The Western evolution of Studies in Consciousness can be symbolised by
the Schroedinger's Cat Paradox: we can extrapolate from it a range of
issues that turn Western science from a purely 3rd person science to a
partly 1st person science. The Krishnamurti's Dog Problem is an invention
of the author and bridges the gap between the current Western change of
orientation and the rescuing of Eastern mysticism from its simultaneous
obscurity and gee-whiz popularism. Krishnamurti was one of the greatest
20th century exponents of jnani yoga, teaching the reversal of the arrow
of awareness through choiceless awareness and a silence of the mind. He
commented once that for the duration of an hour's walk not a single thought
entered his mind -- this raises for us the problem of his dog for whom
we can assume the same state for the period of their walk.

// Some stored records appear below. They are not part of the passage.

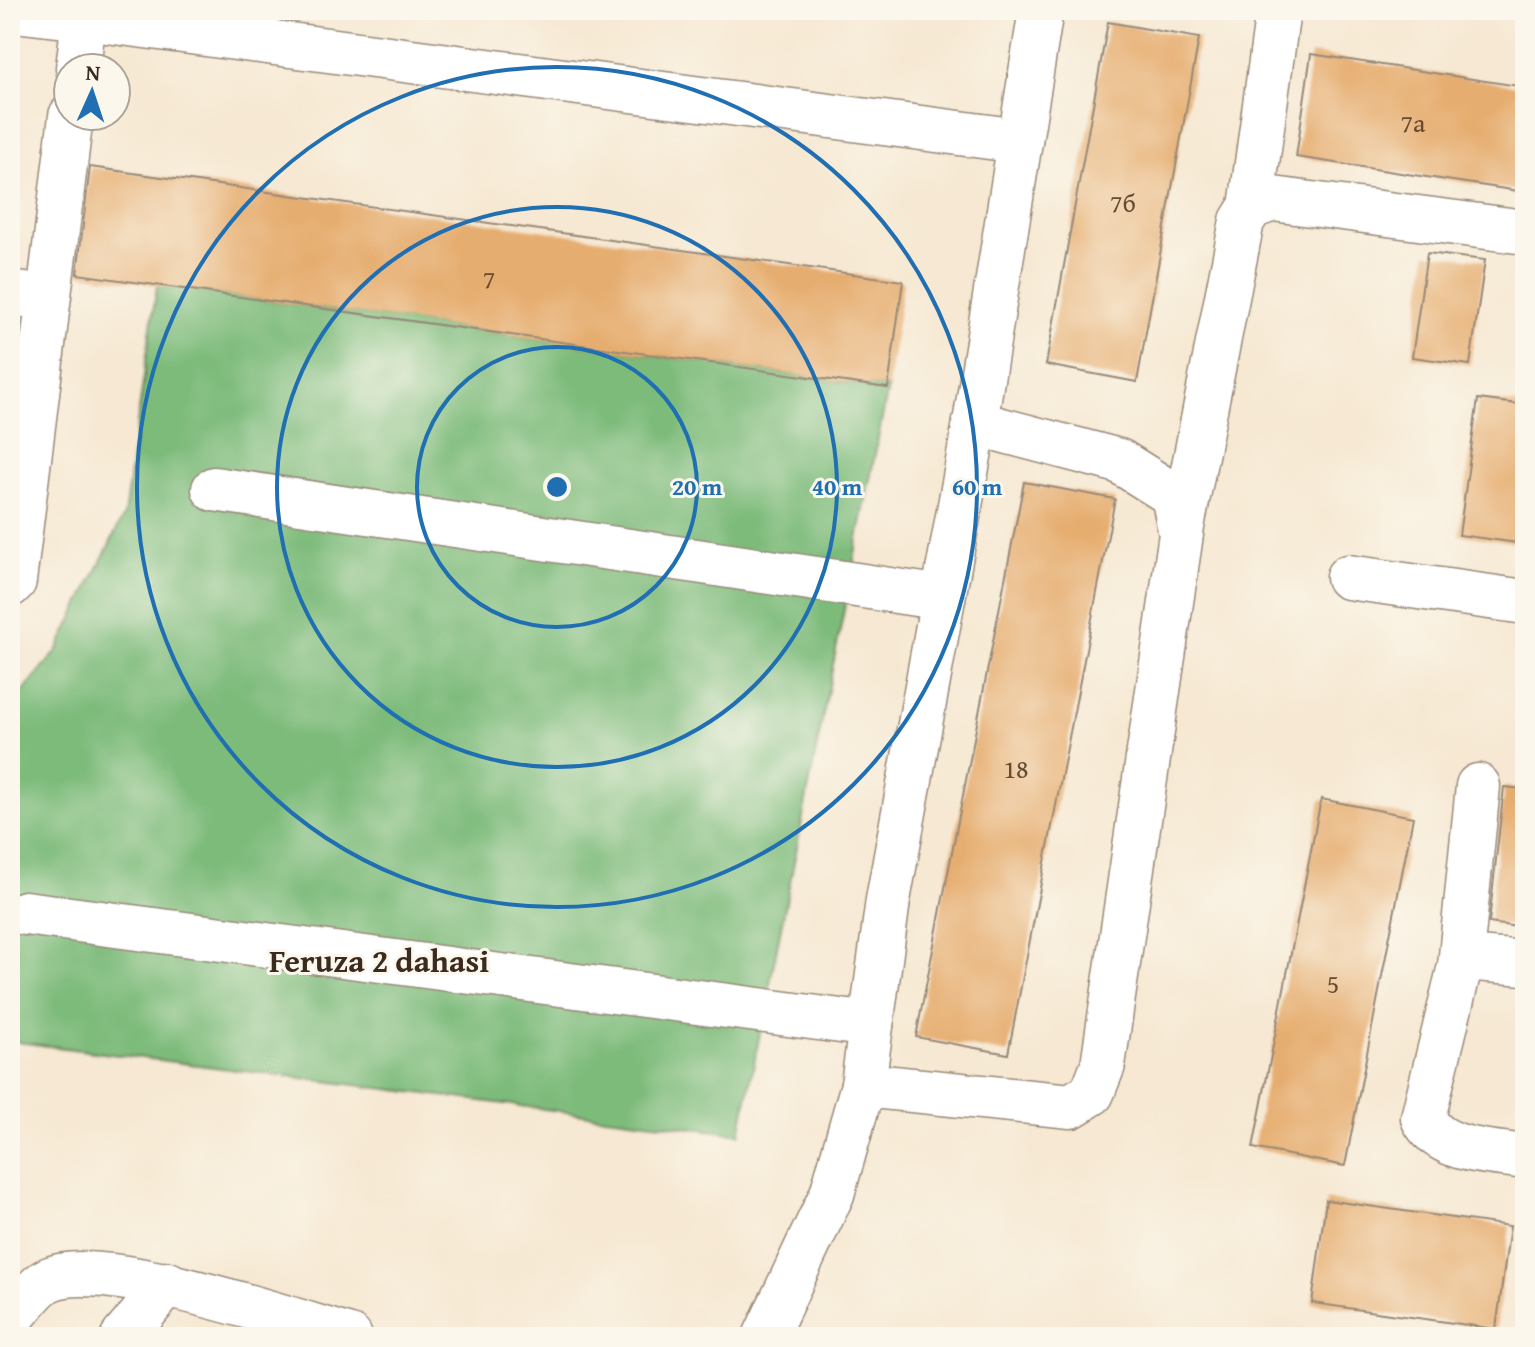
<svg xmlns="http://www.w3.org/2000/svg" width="1535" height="1347" viewBox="0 0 1535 1347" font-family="'Gentium Book Plus',serif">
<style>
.forest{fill:#7dbb7a;stroke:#5c724c;stroke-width:2}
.building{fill:#e6ad6f}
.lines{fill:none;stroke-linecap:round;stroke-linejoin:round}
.minor-casing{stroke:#988978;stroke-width:47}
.minor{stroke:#fff;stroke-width:44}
.ring{fill:none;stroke:#1f6fb2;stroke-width:4}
.labels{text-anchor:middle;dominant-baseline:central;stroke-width:6;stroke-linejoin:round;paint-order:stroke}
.number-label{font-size:26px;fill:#664b32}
.neighbourhood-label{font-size:32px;font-weight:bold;fill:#3b2a1e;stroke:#fbf7ec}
.centre{fill:#1f6fb2;stroke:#fbf7ec;stroke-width:4}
.ring-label{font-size:24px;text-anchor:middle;font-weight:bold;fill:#1f6fb2;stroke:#fbf7ec;stroke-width:6;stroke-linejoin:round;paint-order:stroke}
</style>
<rect width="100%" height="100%" fill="#fbf7ec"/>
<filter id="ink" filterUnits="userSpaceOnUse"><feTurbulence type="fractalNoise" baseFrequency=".0125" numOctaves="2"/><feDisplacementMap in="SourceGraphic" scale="16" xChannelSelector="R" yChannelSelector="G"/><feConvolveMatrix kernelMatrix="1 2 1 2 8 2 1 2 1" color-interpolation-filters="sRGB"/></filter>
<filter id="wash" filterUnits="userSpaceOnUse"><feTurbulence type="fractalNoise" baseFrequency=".006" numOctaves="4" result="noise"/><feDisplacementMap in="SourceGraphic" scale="32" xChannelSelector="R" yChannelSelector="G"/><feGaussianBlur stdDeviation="1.8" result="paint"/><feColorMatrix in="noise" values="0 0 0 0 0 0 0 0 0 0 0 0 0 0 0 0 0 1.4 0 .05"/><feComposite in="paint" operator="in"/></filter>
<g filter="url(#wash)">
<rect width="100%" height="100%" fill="#f6e8d2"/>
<polygon class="forest" points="157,285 888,388 740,1134 10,1041 10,707 57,651 124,515"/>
<g id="blocks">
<g class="building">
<polygon points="1108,22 1199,38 1137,382 1046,365"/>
<polygon points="1311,54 1525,87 1525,192 1296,157"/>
<polygon points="90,167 903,281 888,388 77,274"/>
<polygon points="1427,253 1485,260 1470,365 1412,357"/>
<polygon points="1478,399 1525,405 1525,544 1459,535"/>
<polygon points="1024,482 1115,499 1008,1054 916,1037"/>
<polygon points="1504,787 1525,789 1525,928 1489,923"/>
<polygon points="1321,799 1413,817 1345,1166 1253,1148"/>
<polygon points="1326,1200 1510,1226 1496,1329 1312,1303"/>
</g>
</g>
</g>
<g filter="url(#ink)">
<use href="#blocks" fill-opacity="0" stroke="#988978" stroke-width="2"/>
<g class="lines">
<g class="minor-casing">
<g id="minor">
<polyline points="14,10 84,18 78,68"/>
<polyline points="86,10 84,18 1020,141"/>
<polyline points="1251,207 1278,10"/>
<polyline points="10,293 48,298"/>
<polyline points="214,489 943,598"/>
<polyline points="1181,532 1242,221 1251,207 1273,199 1525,232"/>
<polyline points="1348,577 1525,602"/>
<polyline points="10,585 14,581 71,116"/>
<polyline points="25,913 871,1025"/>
<path d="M1525,963L1476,959L1460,966L1423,1118C1440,1153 1491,1151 1525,1157"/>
<polyline points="1460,966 1478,786"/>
<polyline points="863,1085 1071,1106 1092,1093 1103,1065 1181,534 1173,495 1119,461 975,423"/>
<path d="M10,1319C21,1308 34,1287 48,1280C99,1254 291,1320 350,1337"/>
<polyline points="123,1337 168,1284"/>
<polyline points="765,1337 832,1194 863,1085 888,900 975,423 1041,10"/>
</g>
</g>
<use href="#minor" class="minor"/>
</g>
</g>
<g class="ring">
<circle cx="557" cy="487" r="140"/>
<circle cx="557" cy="487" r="280"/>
<circle cx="557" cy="487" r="420"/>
</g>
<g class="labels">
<g class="number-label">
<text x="1413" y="122">7а</text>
<text x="1123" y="202">7б</text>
<text x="489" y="278">7</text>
<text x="1016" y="768">18</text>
<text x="1333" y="983">5</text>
</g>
<g class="neighbourhood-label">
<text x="379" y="960">Feruza 2 dahasi</text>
</g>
</g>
<circle cx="557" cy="487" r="12" class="centre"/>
<g class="ring-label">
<text x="697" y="495">20 m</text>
<text x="837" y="495">40 m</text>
<text x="977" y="495">60 m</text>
</g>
<rect width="1535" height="1347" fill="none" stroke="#fbf7ec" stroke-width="40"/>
<g transform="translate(92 92) rotate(3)"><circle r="38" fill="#fbf7ec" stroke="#aea59a" stroke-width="2"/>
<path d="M0-6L14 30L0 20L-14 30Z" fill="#1f6fb2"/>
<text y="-12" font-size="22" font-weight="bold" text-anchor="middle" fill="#3b2a1e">N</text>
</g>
</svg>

What then is
the difference in consciousness between these two beings? Krishnamurti
taught for over 50 years, but rejected the techniques of his religious
inheritance, thus leaving us with no methodology for the exploration of
consciousness. However another great 20th century mystic, Douglas Harding
(author of On Having No Head), has provided us with precisely that. This
paper will explore Harding's toolkit of 1st person techniques for the
investigation of consciousness, and will relate them and mysticism more
generally to the current questions raised in Studies in Consciousness.